You hear this in the news. “The LGBT community thinks….” or “the cyber-security community is concerned about…”. The media isn’t referring to some specific, identifiable, group of people. They’re referring to people that share a common interest.

When people talk about Obama’s online community, they’re typically talking about the interest-layer level. A lot of people discussing their start-up communities also usually fall into this category.

A variant of this is the sense of community definition. Here it’s a community if it’s members feel they are a part of that community. It doesn’t matter if they participate in a specific place. 

  

2) The Specific Place Definition 

The second is the common interest + interact online definition. 

Here the community label is applied to any group of people that interact around their common interest in a specific, visible, place.

The tool doesn’t matter. Forums can be a community, blogs can be a community, Facebook groups can be a community, 10 people in a local hall can be a community.

At this level, comments on news websites, customer service channels, and more are considered a community. Those that post comments on the HuffingtonPost, for example, are considered a community here. Those that participate in customer service channels are a community by this definition.

 

3) The Relationships Definition

The third category is common interest + specific place + relationships definition.  

At this level, members need not just a common interest and a place where they interact, but they need to develop relationships with one another to count as a community. 

FeverBee uses this definition. We believe communities need a final distinguishing feature to separate online audiences from crowds, mobs, and other types of social interacts.

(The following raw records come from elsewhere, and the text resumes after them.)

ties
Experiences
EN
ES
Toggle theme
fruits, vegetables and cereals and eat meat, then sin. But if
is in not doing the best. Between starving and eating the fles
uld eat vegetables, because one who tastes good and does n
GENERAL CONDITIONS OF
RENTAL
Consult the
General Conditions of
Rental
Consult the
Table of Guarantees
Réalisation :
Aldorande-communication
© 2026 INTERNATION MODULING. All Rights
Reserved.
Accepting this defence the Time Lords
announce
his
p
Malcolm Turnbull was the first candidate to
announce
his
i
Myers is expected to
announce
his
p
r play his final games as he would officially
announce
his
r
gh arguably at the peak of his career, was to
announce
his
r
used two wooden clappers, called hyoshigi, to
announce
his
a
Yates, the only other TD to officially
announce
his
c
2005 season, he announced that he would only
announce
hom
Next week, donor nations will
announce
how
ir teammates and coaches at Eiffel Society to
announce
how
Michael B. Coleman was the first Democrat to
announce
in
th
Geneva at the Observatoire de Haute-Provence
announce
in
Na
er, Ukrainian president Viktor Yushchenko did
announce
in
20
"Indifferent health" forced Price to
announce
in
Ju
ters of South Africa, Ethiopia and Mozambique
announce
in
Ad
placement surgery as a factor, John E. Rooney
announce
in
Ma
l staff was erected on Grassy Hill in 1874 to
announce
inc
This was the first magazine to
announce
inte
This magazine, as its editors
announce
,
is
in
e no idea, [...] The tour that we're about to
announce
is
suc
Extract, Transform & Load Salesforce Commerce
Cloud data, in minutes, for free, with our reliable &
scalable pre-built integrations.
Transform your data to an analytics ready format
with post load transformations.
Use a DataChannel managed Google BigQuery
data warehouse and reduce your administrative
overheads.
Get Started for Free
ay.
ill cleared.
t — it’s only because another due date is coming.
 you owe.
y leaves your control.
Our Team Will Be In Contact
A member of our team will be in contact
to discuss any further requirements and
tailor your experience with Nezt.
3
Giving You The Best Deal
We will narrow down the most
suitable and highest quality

Short-term transactional communities (i.e. places where people interact without developing relationships don’t qualify). This disqualifies lots of busy online platforms. Those that post comments on blogs or on news stories usually don’t count, for example. 

 

What Works Depends On What Definition You Use

What works to create a movement like Obama’s is different from work works to facilitate a lot of blog comments on news stories, which is different from what works to build communities that foster genuine relationships.

If the advice you’re getting isn’t working for you, it’s probably because the you and the sender hold two different definitions of community. Ideally, we would distinguish between the levels using crowds, audiences, mobs, etc…but these terms are less appealing than community.

For now, the challenge when looking for advice is to find people that hold the same definition of community as yourself.